Since the web site is one about the Cincinnati Reds, the team Pete Rose played for, the page about Rose includes his name in the title for the page, and links to the page from pages on the same domain link to the page with the words “Pete Rose,” those are good signs that the subject of that page is “Pete Rose.”
In the knowledge base information on facts for the entity Pete Rose, the URL for the page where facts were extracted can be included, and the subject of “Pete Rose” can show that the page was about Rose.
The patent is:
Determining document subject by using title and anchor text of related documents
Invented by Shubin Zhao
Assigned to Google
US Patent 7,590,628
Granted September 15, 2009
Filed: March 31, 2006
A system and method identifies a subject for a source document. The system and method identifies a collection of peer documents from the same domain as the source document.

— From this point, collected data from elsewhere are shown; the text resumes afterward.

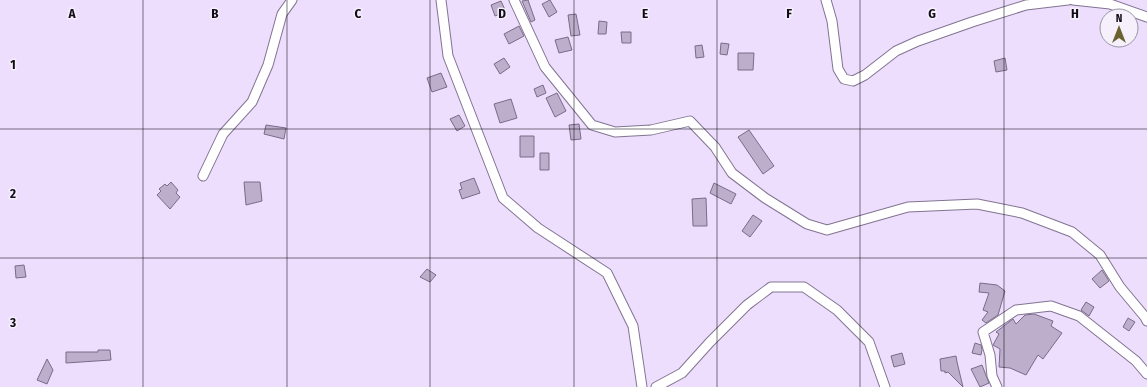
<svg xmlns="http://www.w3.org/2000/svg" width="1147" height="387" font-family="'Fira Sans Condensed',sans-serif">
  <rect width="100%" height="100%" fill="#eddefe"/>
  <path fill="#bdaecc" stroke="#7a6c88" d="M528,0L535,20L531,22L522,1Z
    M550,0L557,12L549,17L542,4Z
    M501,1L506,12L495,16L491,5Z
    M576,14L580,35L571,36L568,15Z
    M599,21L607,22L606,34H598Z
    M519,26L524,36L509,44L504,34Z
    M621,32H631V43H622Z
    M568,37L572,50L559,53L555,40Z
    M721,43L729,44L727,55L720,54Z
    M702,45L704,57L696,58L695,46Z
    M738,53H754L753,70H738Z
    M504,58L510,67L500,74L494,64Z
    M1005,58L1007,70L996,72L994,61Z
    M441,73L447,87L432,92L427,78Z
    M543,85L546,93L537,97L534,89Z
    M557,93L566,111L555,117L546,98Z
    M511,99L517,118L500,123L494,104Z
    M459,115L465,126L457,131L450,119Z
    M579,124L581,139L571,140L569,125Z
    M266,125L286,128L284,139L264,134Z
    M749,130L774,166L763,174L738,137Z
    M520,136H534V157H520Z
    M540,153H549V170H540Z
    M474,178L480,193L462,199L459,190L462,189L460,183Z
    M171,182L178,190L176,193L180,197L170,209L157,195L161,191L159,189L165,184L167,186Z
    M244,182H260L262,201L246,205Z
    M714,183L736,194L731,204L710,193Z
    M706,198L707,226H693L692,199Z
    M753,215L762,221L750,237L742,231Z
    M24,265L26,277L16,278L15,266Z
    M427,269L436,275L430,282L420,277Z
    M1102,270L1109,281L1100,288L1092,279Z
    M980,283L997,285L1005,291L998,315L986,323L982,320L988,312L983,310L989,293L979,292Z
    M1086,302L1094,307L1089,316L1081,310Z
    M1034,314L1053,321L1051,326L1062,333L1043,359L1038,355L1026,375L1010,368L999,367L1000,349L993,345L999,334L996,332L1013,319L1016,324L1025,315Z
    M1128,318L1135,322L1129,331L1123,327Z
    M975,343L981,345L982,350L981,355L972,353Z
    M98,350H110L111,360L66,363V352H98Z
    M902,353L905,364L894,367L891,356Z
    M956,356L957,362L963,387L948,372L945,373V371H941L940,359Z
    M47,359L53,370L47,384L37,380Z
    M982,365L989,383L980,387L971,369Z"/>
  <g fill="none" stroke-linecap="round" stroke-linejoin="round">
    <g stroke="#827491" stroke-width="11">
      <path id="minor" d="M441,0L448,56L503,198L538,228L607,273L633,326L642,387
        M514,0L545,67L592,125L615,132L651,130L690,121L715,147L732,173L765,198L807,224L827,230L908,207L977,204L1022,213L1072,232L1100,255L1120,287L1145,317L1147,321
        M826,0L832,21L838,69L844,79L853,81L865,75L896,51L918,41L972,22L1026,5L1068,0
        M1073,0L1110,4L1147,17
        M203,176L223,134L252,102L268,65L282,14L292,0
        M656,387L682,373L710,342L747,305L771,287H804L837,310L869,342L885,387
        M997,387L992,376L990,355L983,332L1016,310L1051,306L1079,316L1136,361L1147,374"/>
    </g>
    <use href="#minor" stroke="#fff" stroke-width="9"/>
  </g>
  <path fill="none" stroke="#110c17" stroke-width="1" stroke-opacity="0.55" d="M143,0V387M287,0V387M430,0V387M574,0V387M717,0V387M860,0V387M1004,0V387M0,129H1147M0,258H1147"/>
  <g font-size="13" text-anchor="middle" font-weight="bold" fill="#110c17" stroke="#f6f0fc" stroke-width="3" stroke-linejoin="round" paint-order="stroke">
    <text x="72" y="18">A</text>
    <text x="215" y="18">B</text>
    <text x="358" y="18">C</text>
    <text x="502" y="18">D</text>
    <text x="645" y="18">E</text>
    <text x="789" y="18">F</text>
    <text x="932" y="18">G</text>
    <text x="1075" y="18">H</text>
    <text x="13" y="69">1</text>
    <text x="13" y="198">2</text>
    <text x="13" y="327">3</text>
  </g>
  <g transform="translate(1119 28)"><circle r="19" fill="#f6f0fc" stroke="#9a95a0"/>
  <path d="M0-3L7 15L0 10L-7 15Z" fill="#6a6330"/>
  <text y="-6" font-size="11" font-weight="bold" text-anchor="middle" fill="#110c17">N</text>
  </g>
</svg>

For each of the peer documents, a collection of linking documents containing a hyperlink to the peer document is identified. For each of the peer documents, a label is generated by choosing the longest-match anchor text of the linking documents.
A pattern between the labels and the titles of the collection of peer documents is deduced. The subject of the source document is identified by applying the pattern to the title of the source document.
This patent was filed many years before Google came up with the idea of a knowledge vault, but the idea of finding the best source for facts possible was around back then, too.